The digital asset XRP, often recognized for its role in facilitating cross-border payments, is currently facing significant headwinds, with key on-chain metrics pointing towards a potential deeper price decline. A confluence of waning investor confidence and persistent selling pressure suggests a cautious outlook for the token in the immediate future.
The current market sentiment around XRP underscores a broader cooling in interest, particularly among traders engaged in more speculative activities. This shift is evident through two primary indicators: a falling Estimated Leverage Ratio (ELR) and sustained negative netflows from exchanges.
Diminished Risk Appetite Reflected in Leverage Ratio
A notable indicator of dwindling investor confidence is XRP’s Estimated Leverage Ratio (ELR) on leading cryptocurrency exchange Binance. This metric, which gauges the average amount of borrowed capital traders utilize for their positions, has plummeted to 0,36, marking its lowest weekly close in the past month.
The ELR is derived by comparing an asset’s open interest (total value of outstanding derivative contracts) against the exchange’s reserve of that specific currency. A declining ELR indicates that traders are scaling back on high-leverage positions, which can amplify both gains and losses. This trend signals a reduced appetite for risk and a growing caution among investors regarding XRP’s short-term price trajectory. They are opting for a more de-risked approach, avoiding positions that could magnify potential downturns.

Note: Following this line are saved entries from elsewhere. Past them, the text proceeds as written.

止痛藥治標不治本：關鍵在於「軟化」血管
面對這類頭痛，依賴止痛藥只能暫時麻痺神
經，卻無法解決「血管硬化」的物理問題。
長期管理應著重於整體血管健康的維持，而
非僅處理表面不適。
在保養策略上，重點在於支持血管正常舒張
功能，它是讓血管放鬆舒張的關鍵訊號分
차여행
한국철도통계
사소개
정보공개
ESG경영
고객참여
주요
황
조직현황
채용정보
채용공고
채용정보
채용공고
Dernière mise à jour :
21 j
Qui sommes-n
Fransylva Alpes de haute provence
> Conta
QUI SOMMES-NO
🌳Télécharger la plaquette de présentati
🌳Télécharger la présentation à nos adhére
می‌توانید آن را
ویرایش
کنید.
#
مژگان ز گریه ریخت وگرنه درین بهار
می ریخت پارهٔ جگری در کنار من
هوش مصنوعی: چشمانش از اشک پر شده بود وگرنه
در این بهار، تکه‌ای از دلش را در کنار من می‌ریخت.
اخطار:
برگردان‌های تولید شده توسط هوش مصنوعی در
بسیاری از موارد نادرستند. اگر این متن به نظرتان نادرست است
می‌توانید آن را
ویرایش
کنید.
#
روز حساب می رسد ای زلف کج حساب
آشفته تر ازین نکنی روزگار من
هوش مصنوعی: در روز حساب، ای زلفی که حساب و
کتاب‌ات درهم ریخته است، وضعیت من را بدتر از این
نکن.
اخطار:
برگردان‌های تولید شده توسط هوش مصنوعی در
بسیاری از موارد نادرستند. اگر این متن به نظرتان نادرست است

Persistent Selling Pressure Dominates Spot Market
Beyond derivatives, the spot market for XRP has also shown significant signs of weakness. Data from Coinglass reveals that XRP has recorded negative netflows exceeding $222 million since July 29. This figure represents the net movement of XRP out of centralized exchanges.

Source: Coinglass
When an asset experiences negative netflows, it implies that more tokens are being withdrawn from exchanges than deposited. While this can sometimes indicate a move towards self-custody, in the context of declining ELR, it strongly suggests a prevalence of selling activity. Traders are offloading their holdings, and there isn’t sufficient buy-side demand to absorb this selling pressure. This imbalance — where supply outstrips demand — typically contributes to a downward price trajectory, exacerbating any existing downtrend.
Navigating Key Price Levels
As sell-side pressure intensifies, XRP’s price is approaching a critical juncture. The altcoin faces immediate support at the $2,71 level. Should this crucial support fail to hold, the path could clear for a steeper decline, potentially pushing XRP towards $2,50.

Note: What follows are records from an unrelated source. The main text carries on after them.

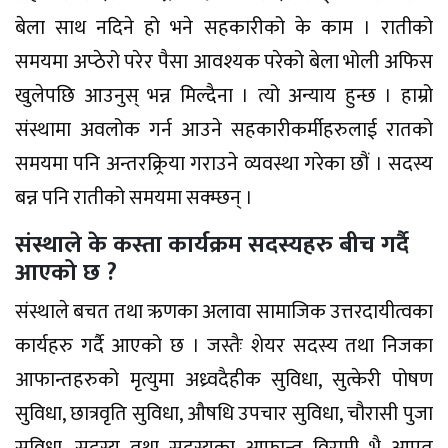
बेला साथ नदिने हो भने सहकारीको के काम । रातीको
समयमा अप्ठेरो परेर पैसा आवश्यक परेको बेला भोली अफिस
खुलेपछि आउनुस् भन्न मिल्दैना । त्यो अन्याय हुन्छ । हाम्रो
संस्थामा अवलोक गर्न आउने सहकारीकर्मीहरुलाई रातको
समयमा पनि अन्तरक्र्रिया गराउने व्यवस्था गरेका छौं । सदस्य
बन्न पनि रातीको समयमा सक्म्छन् ।
संस्थाले के कस्ता कार्यक्रम सदस्यहरु बीच गर्दै
आएको छ ?
संस्थाले बचत तथा ऋणका अलावा सामाजिक उत्तरदायीत्वका
कार्यहरु गर्दै आएको छ । जस्तैः शेयर सदस्य तथा निजका
आफान्तहरुको मृत्युमा अध्र्वदैहीक सुविधा, सुत्केरी पोषण
सुविधा, छात्रवृति सुविधा, औषधि उपचार सुविधा, चौरासी पुजा
सुविधा, सदस्य तथा सदस्यका आफान्त विरामी भै आपत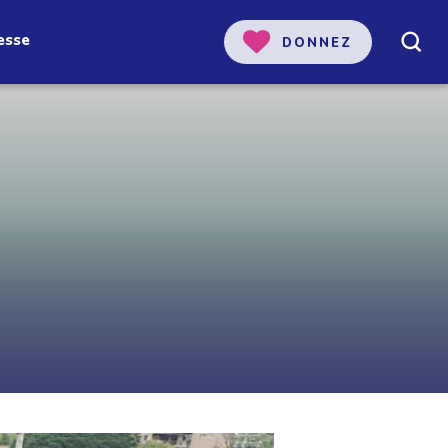
esse
DONNEZ
 notre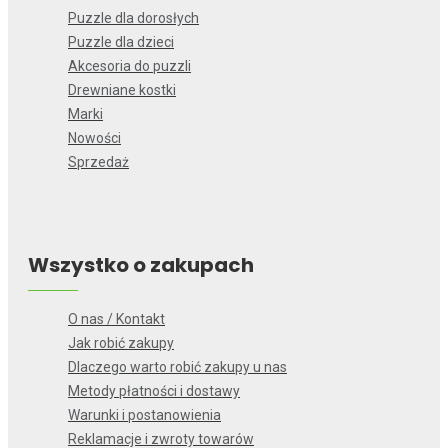
Puzzle dla dorosłych
Puzzle dla dzieci
Akcesoria do puzzli
Drewniane kostki
Marki
Nowości
Sprzedaż
Wszystko o zakupach
O nas / Kontakt
Jak robić zakupy
Dlaczego warto robić zakupy u nas
Metody płatności i dostawy
Warunki i postanowienia
Reklamacje i zwroty towarów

Conversely, a reversal in sentiment and a significant surge in buying momentum could offer a lifeline. A successful breakout above the $3 price level would be a bullish signal, potentially paving the way for a rally towards $3,39. However, the current data suggests that the bears currently hold the upper hand, making upward movements challenging without a substantial shift in market dynamics.
Investors and market participants will be closely watching these key metrics and price levels as XRP navigates these uncertain market conditions.
Disclaimer: This article is provided for informational purposes only and does not constitute financial advice. Investors should always conduct their own thorough research and consult with a qualified financial advisor before making any investment decisions in cryptocurrencies, which are highly volatile and speculative assets.